The health tracking was really great, although I didn't had the cellular version, so I always had my phone with me anyway, which made the watch kind of useless. I'm sure it might be different if you have the cellular version and you can go for a run just with your watch.
Apple Pay always felt kind of awkward, mostly because of the placement of the terminals, so I always had to turn my wrist very awkwardly. Plus I always had my phone with me anyway, which does the same thing.
That's my experience with the Series 3, it's possible I might have a different experience now, but I really have no desire to buy a new one.

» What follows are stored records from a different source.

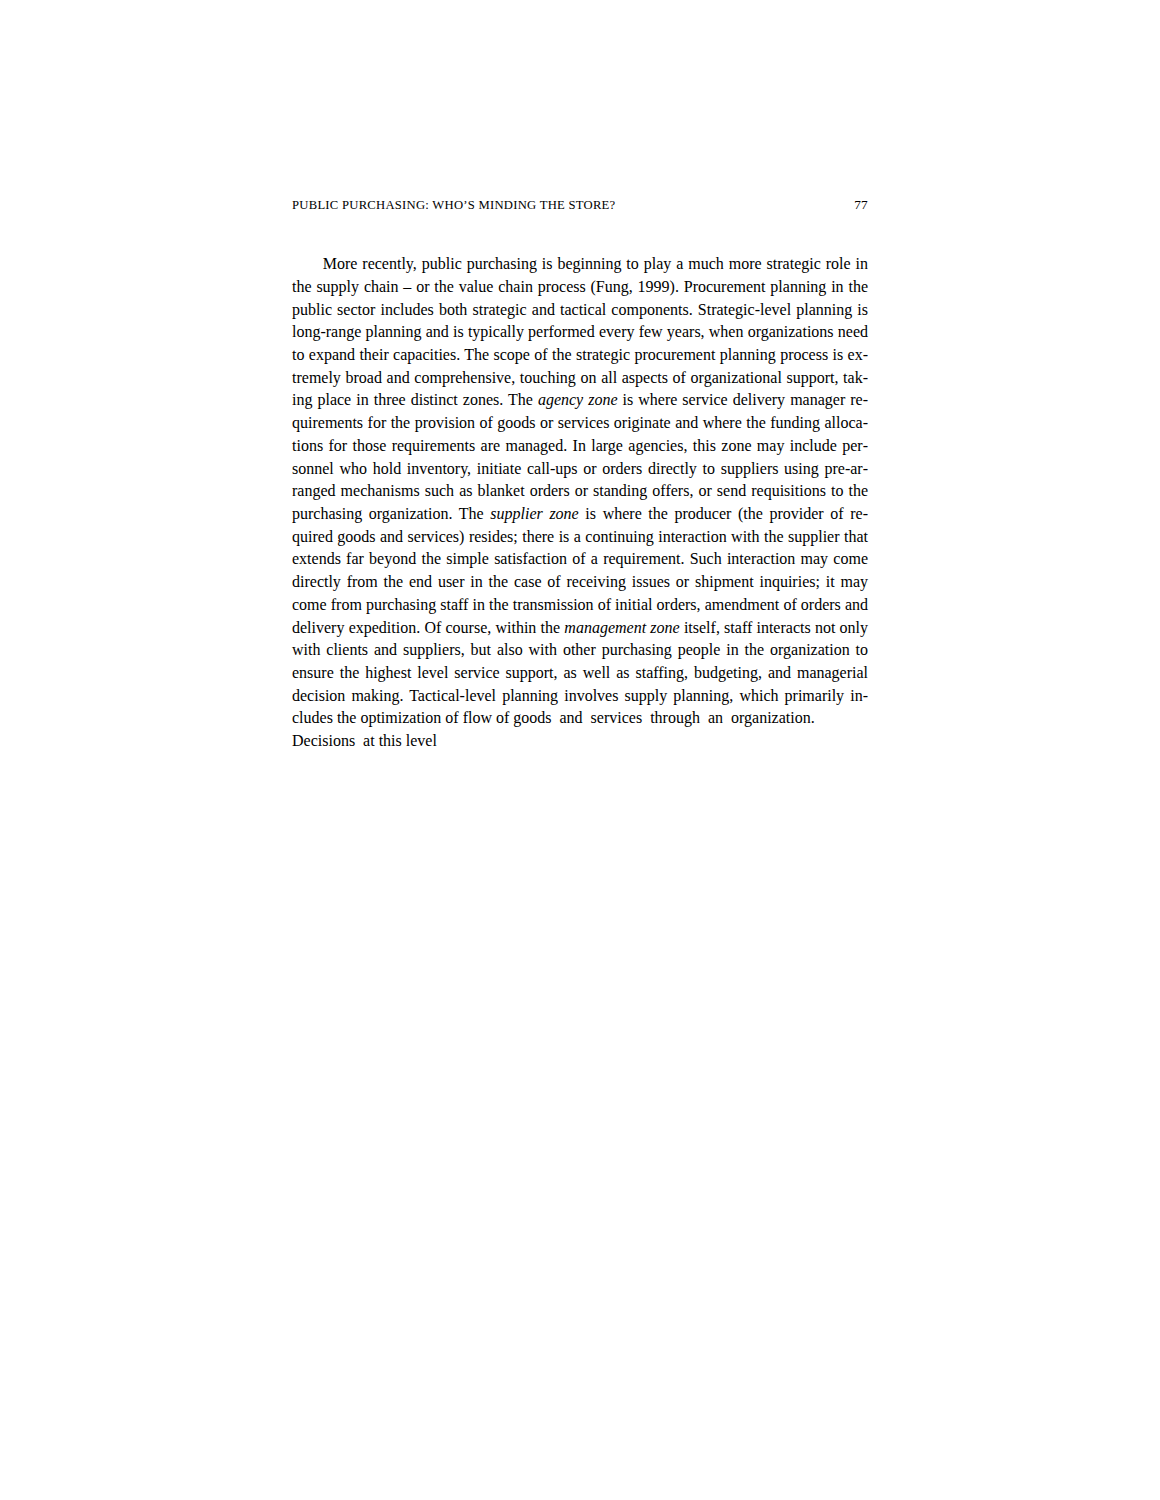Public Purchasing: Who’s Minding the Store? 77
More recently, public purchasing is beginning to play a much more strategic role in the supply chain – or the value chain process (Fung, 1999). Procurement planning in the public sector includes both strategic and tactical components. Strategic-level planning is long-range planning and is typically performed every few years, when organizations need to expand their capacities. The scope of the strategic procurement planning process is extremely broad and comprehensive, touching on all aspects of organizational support, taking place in three distinct zones. The agency zone is where service delivery manager requirements for the provision of goods or services originate and where the funding allocations for those requirements are managed. In large agencies, this zone may include personnel who hold inventory, initiate call-ups or orders directly to suppliers using pre-arranged mechanisms such as blanket orders or standing offers, or send requisitions to the purchasing organization. The supplier zone is where the producer (the provider of required goods and services) resides; there is a continuing interaction with the supplier that extends far beyond the simple satisfaction of a requirement. Such interaction may come directly from the end user in the case of receiving issues or shipment inquiries; it may come from purchasing staff in the transmission of initial orders, amendment of orders and delivery expedition. Of course, within the management zone itself, staff interacts not only with clients and suppliers, but also with other purchasing people in the organization to ensure the highest level service support, as well as staffing, budgeting, and managerial decision making. Tactical-level planning involves supply planning, which primarily includes the optimization of flow of goods and services through an organization.
Decisions at this level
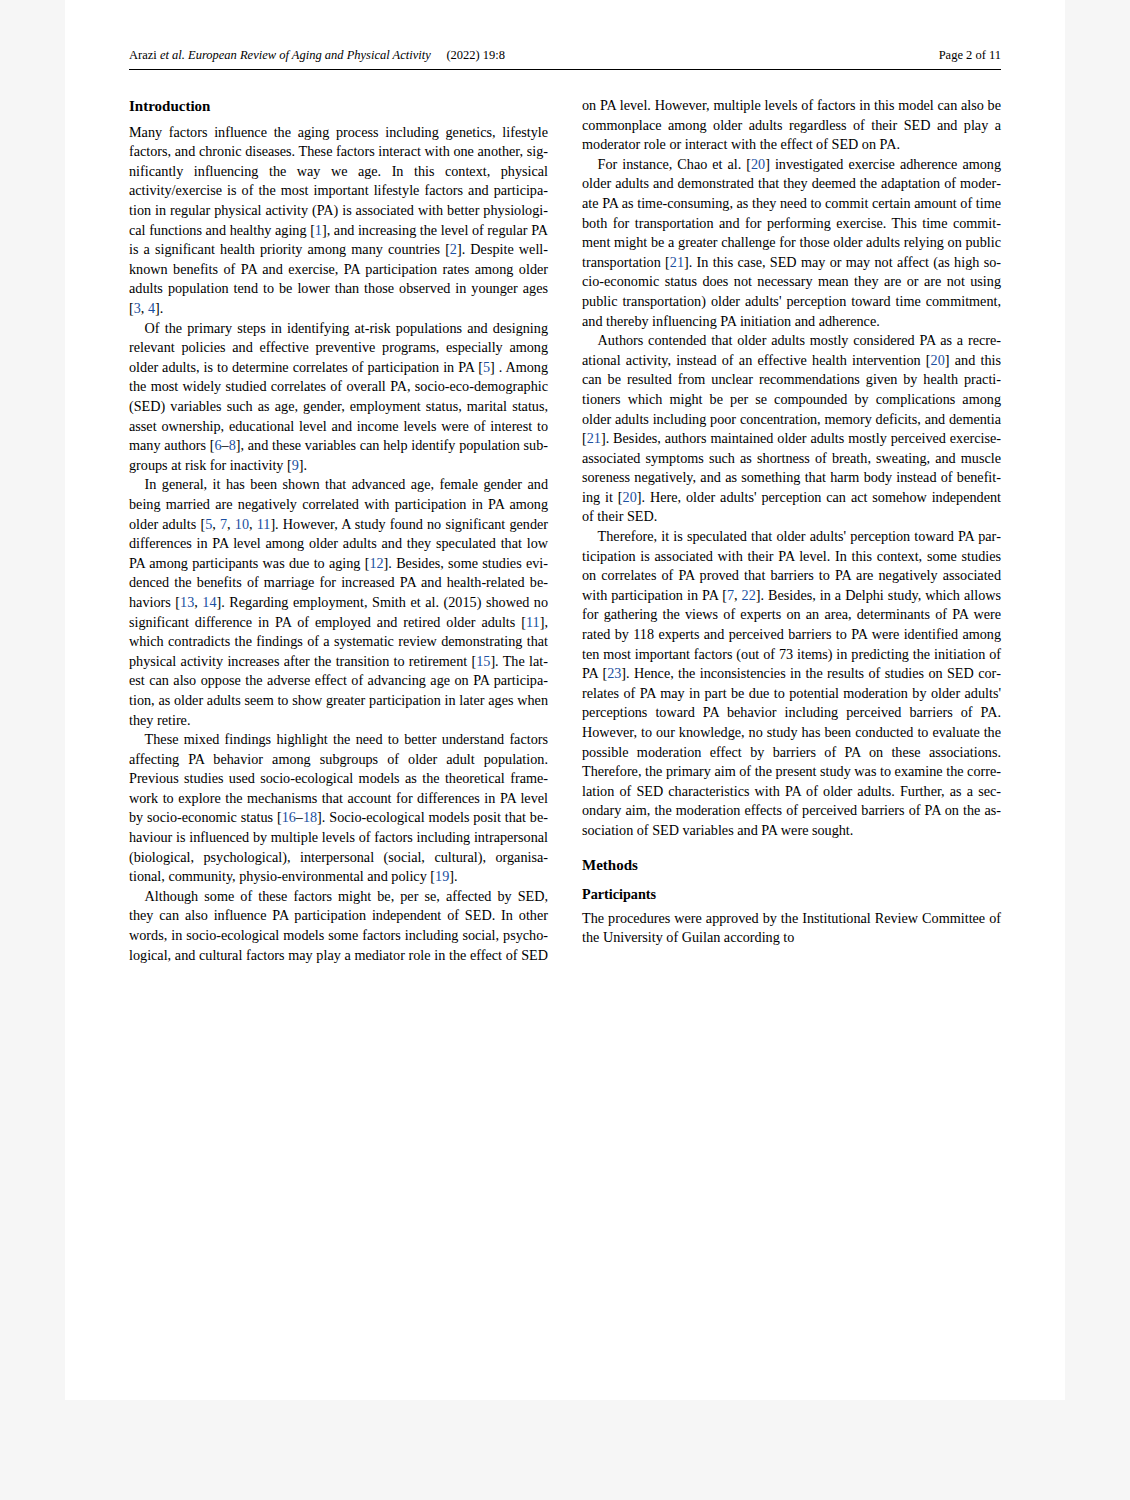Arazi et al. European Review of Aging and Physical Activity (2022) 19:8
Page 2 of 11
Introduction
Many factors influence the aging process including genetics, lifestyle factors, and chronic diseases. These factors interact with one another, significantly influencing the way we age. In this context, physical activity/exercise is of the most important lifestyle factors and participation in regular physical activity (PA) is associated with better physiological functions and healthy aging [1], and increasing the level of regular PA is a significant health priority among many countries [2]. Despite well-known benefits of PA and exercise, PA participation rates among older adults population tend to be lower than those observed in younger ages [3, 4].
Of the primary steps in identifying at-risk populations and designing relevant policies and effective preventive programs, especially among older adults, is to determine correlates of participation in PA [5] . Among the most widely studied correlates of overall PA, socio-eco-demographic (SED) variables such as age, gender, employment status, marital status, asset ownership, educational level and income levels were of interest to many authors [6–8], and these variables can help identify population sub-groups at risk for inactivity [9].
In general, it has been shown that advanced age, female gender and being married are negatively correlated with participation in PA among older adults [5, 7, 10, 11]. However, A study found no significant gender differences in PA level among older adults and they speculated that low PA among participants was due to aging [12]. Besides, some studies evidenced the benefits of marriage for increased PA and health-related behaviors [13, 14]. Regarding employment, Smith et al. (2015) showed no significant difference in PA of employed and retired older adults [11], which contradicts the findings of a systematic review demonstrating that physical activity increases after the transition to retirement [15]. The latest can also oppose the adverse effect of advancing age on PA participation, as older adults seem to show greater participation in later ages when they retire.
These mixed findings highlight the need to better understand factors affecting PA behavior among subgroups of older adult population. Previous studies used socio-ecological models as the theoretical framework to explore the mechanisms that account for differences in PA level by socio-economic status [16–18]. Socio-ecological models posit that behaviour is influenced by multiple levels of factors including intrapersonal (biological, psychological), interpersonal (social, cultural), organisational, community, physio-environmental and policy [19].
Although some of these factors might be, per se, affected by SED, they can also influence PA participation independent of SED. In other words, in socio-ecological models some factors including social, psychological, and cultural factors may play a mediator role in the effect of SED on PA level. However, multiple levels of factors in this model can also be commonplace among older adults regardless of their SED and play a moderator role or interact with the effect of SED on PA.
For instance, Chao et al. [20] investigated exercise adherence among older adults and demonstrated that they deemed the adaptation of moderate PA as time-consuming, as they need to commit certain amount of time both for transportation and for performing exercise. This time commitment might be a greater challenge for those older adults relying on public transportation [21]. In this case, SED may or may not affect (as high socio-economic status does not necessary mean they are or are not using public transportation) older adults' perception toward time commitment, and thereby influencing PA initiation and adherence.
Authors contended that older adults mostly considered PA as a recreational activity, instead of an effective health intervention [20] and this can be resulted from unclear recommendations given by health practitioners which might be per se compounded by complications among older adults including poor concentration, memory deficits, and dementia [21]. Besides, authors maintained older adults mostly perceived exercise-associated symptoms such as shortness of breath, sweating, and muscle soreness negatively, and as something that harm body instead of benefiting it [20]. Here, older adults' perception can act somehow independent of their SED.
Therefore, it is speculated that older adults' perception toward PA participation is associated with their PA level. In this context, some studies on correlates of PA proved that barriers to PA are negatively associated with participation in PA [7, 22]. Besides, in a Delphi study, which allows for gathering the views of experts on an area, determinants of PA were rated by 118 experts and perceived barriers to PA were identified among ten most important factors (out of 73 items) in predicting the initiation of PA [23]. Hence, the inconsistencies in the results of studies on SED correlates of PA may in part be due to potential moderation by older adults' perceptions toward PA behavior including perceived barriers of PA. However, to our knowledge, no study has been conducted to evaluate the possible moderation effect by barriers of PA on these associations. Therefore, the primary aim of the present study was to examine the correlation of SED characteristics with PA of older adults. Further, as a secondary aim, the moderation effects of perceived barriers of PA on the association of SED variables and PA were sought.
Methods
Participants
The procedures were approved by the Institutional Review Committee of the University of Guilan according to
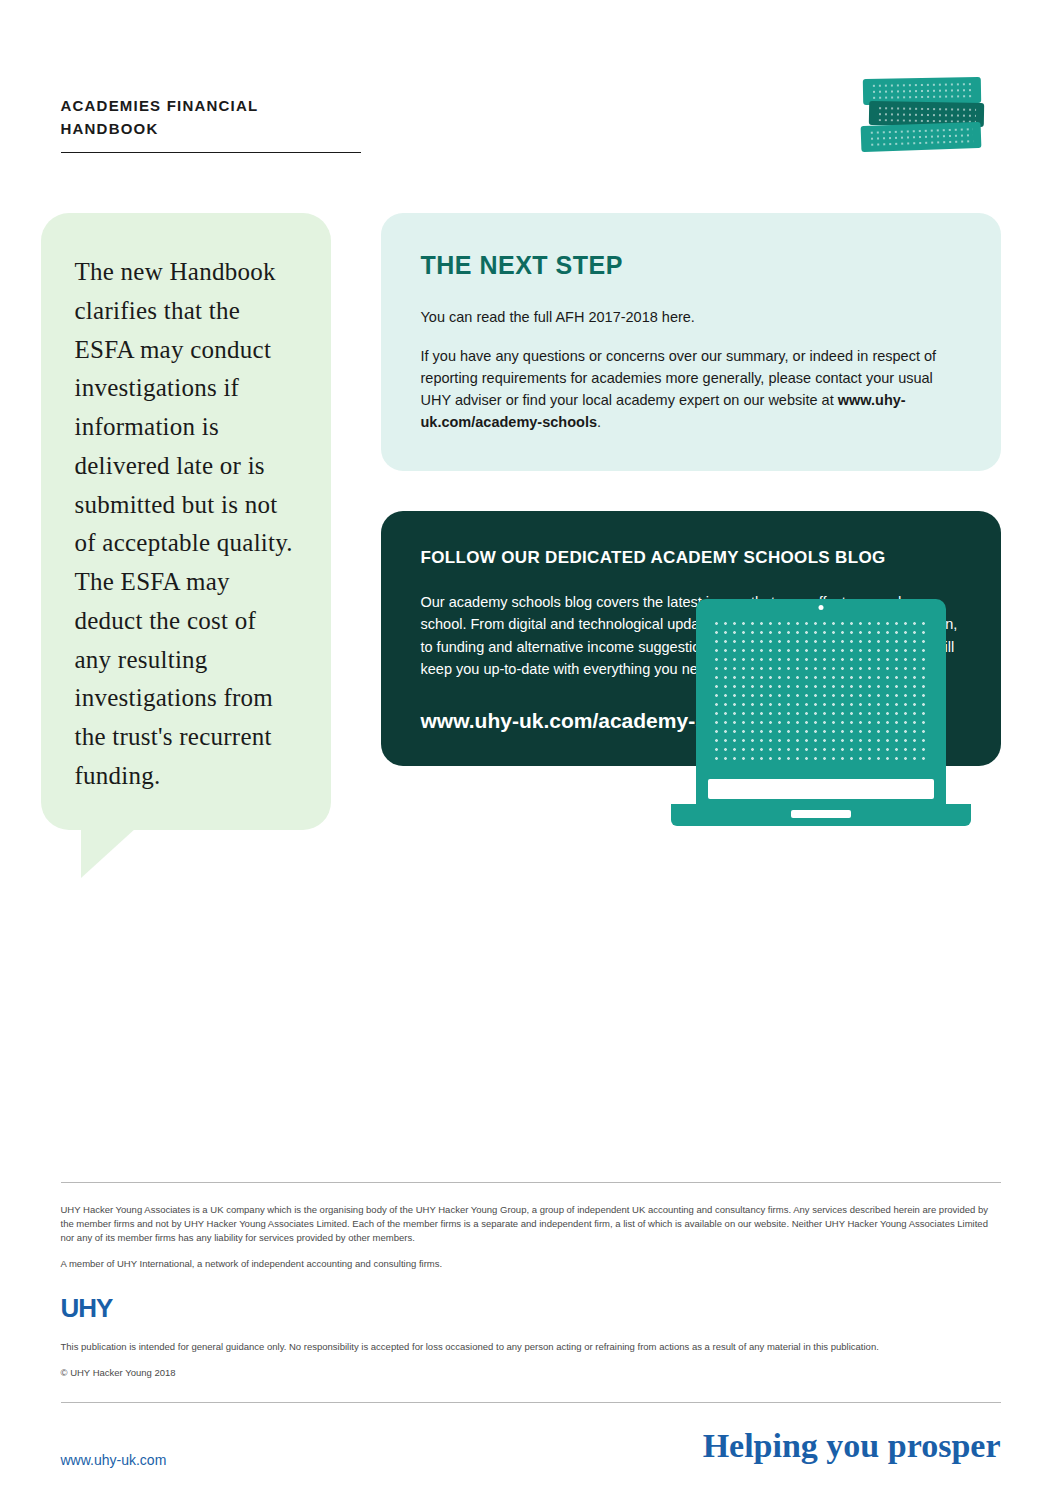ACADEMIES FINANCIAL HANDBOOK
The new Handbook clarifies that the ESFA may conduct investigations if information is delivered late or is submitted but is not of acceptable quality. The ESFA may deduct the cost of any resulting investigations from the trust's recurrent funding.
THE NEXT STEP
You can read the full AFH 2017-2018 here.
If you have any questions or concerns over our summary, or indeed in respect of reporting requirements for academies more generally, please contact your usual UHY adviser or find your local academy expert on our website at www.uhy-uk.com/academy-schools.
FOLLOW OUR DEDICATED ACADEMY SCHOOLS BLOG
Our academy schools blog covers the latest issues that may affect you and your school. From digital and technological updates and the latest changes to legislation, to funding and alternative income suggestions and governance advice, our blog will keep you up-to-date with everything you need to know.
www.uhy-uk.com/academy-schools-blog
UHY Hacker Young Associates is a UK company which is the organising body of the UHY Hacker Young Group, a group of independent UK accounting and consultancy firms. Any services described herein are provided by the member firms and not by UHY Hacker Young Associates Limited. Each of the member firms is a separate and independent firm, a list of which is available on our website. Neither UHY Hacker Young Associates Limited nor any of its member firms has any liability for services provided by other members.
A member of UHY International, a network of independent accounting and consulting firms.
UHY
This publication is intended for general guidance only. No responsibility is accepted for loss occasioned to any person acting or refraining from actions as a result of any material in this publication.
© UHY Hacker Young 2018
www.uhy-uk.com
Helping you prosper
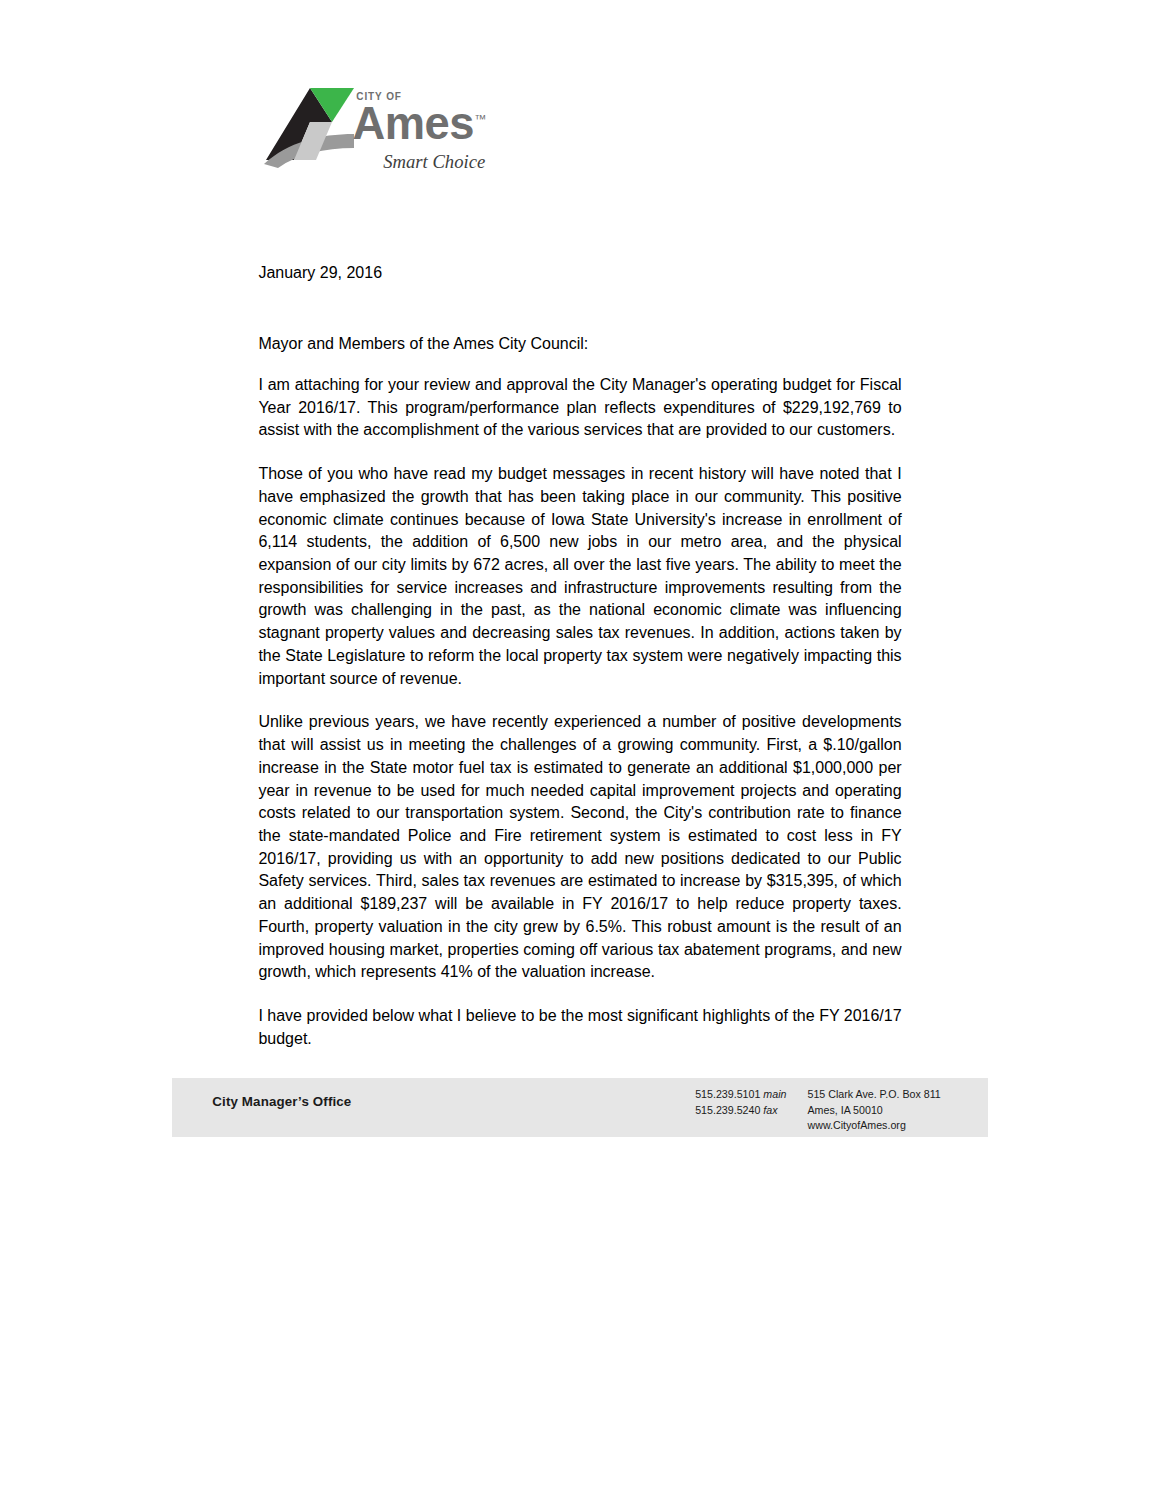CITY OF
Ames™
Smart Choice
January 29, 2016
Mayor and Members of the Ames City Council:
I am attaching for your review and approval the City Manager's operating budget for Fiscal Year 2016/17. This program/performance plan reflects expenditures of $229,192,769 to assist with the accomplishment of the various services that are provided to our customers.
Those of you who have read my budget messages in recent history will have noted that I have emphasized the growth that has been taking place in our community. This positive economic climate continues because of Iowa State University's increase in enrollment of 6,114 students, the addition of 6,500 new jobs in our metro area, and the physical expansion of our city limits by 672 acres, all over the last five years. The ability to meet the responsibilities for service increases and infrastructure improvements resulting from the growth was challenging in the past, as the national economic climate was influencing stagnant property values and decreasing sales tax revenues. In addition, actions taken by the State Legislature to reform the local property tax system were negatively impacting this important source of revenue.
Unlike previous years, we have recently experienced a number of positive developments that will assist us in meeting the challenges of a growing community. First, a $.10/gallon increase in the State motor fuel tax is estimated to generate an additional $1,000,000 per year in revenue to be used for much needed capital improvement projects and operating costs related to our transportation system. Second, the City's contribution rate to finance the state-mandated Police and Fire retirement system is estimated to cost less in FY 2016/17, providing us with an opportunity to add new positions dedicated to our Public Safety services. Third, sales tax revenues are estimated to increase by $315,395, of which an additional $189,237 will be available in FY 2016/17 to help reduce property taxes. Fourth, property valuation in the city grew by 6.5%. This robust amount is the result of an improved housing market, properties coming off various tax abatement programs, and new growth, which represents 41% of the valuation increase.
I have provided below what I believe to be the most significant highlights of the FY 2016/17 budget.
City Manager’s Office
515.239.5101 main
515.239.5240 fax
515 Clark Ave. P.O. Box 811
Ames, IA 50010
www.CityofAmes.org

Sometimes the notifications are handy. But if I want to respond to a text, the watch is useless unless I just want one of the canned responses like “Ok”.
It is handy for working out.
As an actual watch, I have one of the older ones without an always-on screen. So when I worked in an office, I actually went back to an old-fashioned watch because it’s hard to discreetly turn on the Apple Watch screen. So I would just wear the Apple Watch when working out. Now that I work from home I wear the Apple Watch all day but I don’t get a ton of utility out of it. I do check the outside temperature occasionally but for that I could just open my front door.
Overall, if I knew this thing would be only as marginally useful as it is I’m not sure I’d buy one. The always-on face would make it more useful but I’m not eager to go spend even more money on this category.
For a smart watch, it's remarkably dumb. To me it felt like you have to tell it everything you do, when you plan to go to sleep, when you start exercising, etc. You can enable the "automatic workout detection feature", but it's automatic in name only. Instead, it will literally pop-up a dialog for you to pick an activity from a list as you're working out. Same thing when you stop, another manual confirmation required. The heartrate function isn't continuous at all, something I was unware of. It samples at a 10 minute internal, except if your arm is moving (what). The sleep tracking has zero details. All of these are things that a $150 Fitbit nailed 5 years ago (I haven't worn one of those either for years): automatic workouts, continuous heart rate, automatic rem stage tracking etc. The audio handling is bizarre, press play in Spotify or Overcast and my iPhone 50 feet away starts playing, despite having Airpods in and paired. Why would you ever want to do that? Audio routing and making the watch have a silent vibrate-only with no alarm on the iPhone is two things I never did figure out in the two weeks I had the watch.
But worst of all, as someone else said, it's a massive notification factory. I mean, constant, continuous, incessant pinging, buzzing, vibrating, unread red dots etc. Out of the box, it probably pinged me 25 times an hour, a lot of it emails sure, Slack, but also remembering to breath and stand and wash my hands and everything in-between, all of the latter ones I ended up disabling within the first week as too annoying. Yes, you can (must) configure notifications in detail (depending on how many apps you use, literally hundreds of toggles), but what a terrible experience.
Ultimately I decided that I want something that makes my life simpler, not another gadget that I have to babysit (and charge every day), with anxiety inducing notifications. That's without going into the bugs... in the 14 days I had to unlink and re-pair the watch twice as it permanently lost the connection to my iPhone 11 Pro despite power cycling both devices multiple times. From reading Reddit this seems to have been a persistent issue over the years with the watch and nothing unusual. Except when you do, you have to literally start from scratch in creating your watch faces, configuring your zillion notifications, etc. After returning the device, I just felt relieved.
> Apple created an entirely new industry – something that isn’t found much in the traditional Apple playbook.
I would have thought this is exactly what Apple's blockbuster successes are known for. The original Mac, iPhone, iPad, Apple Watch - all industry-defining products.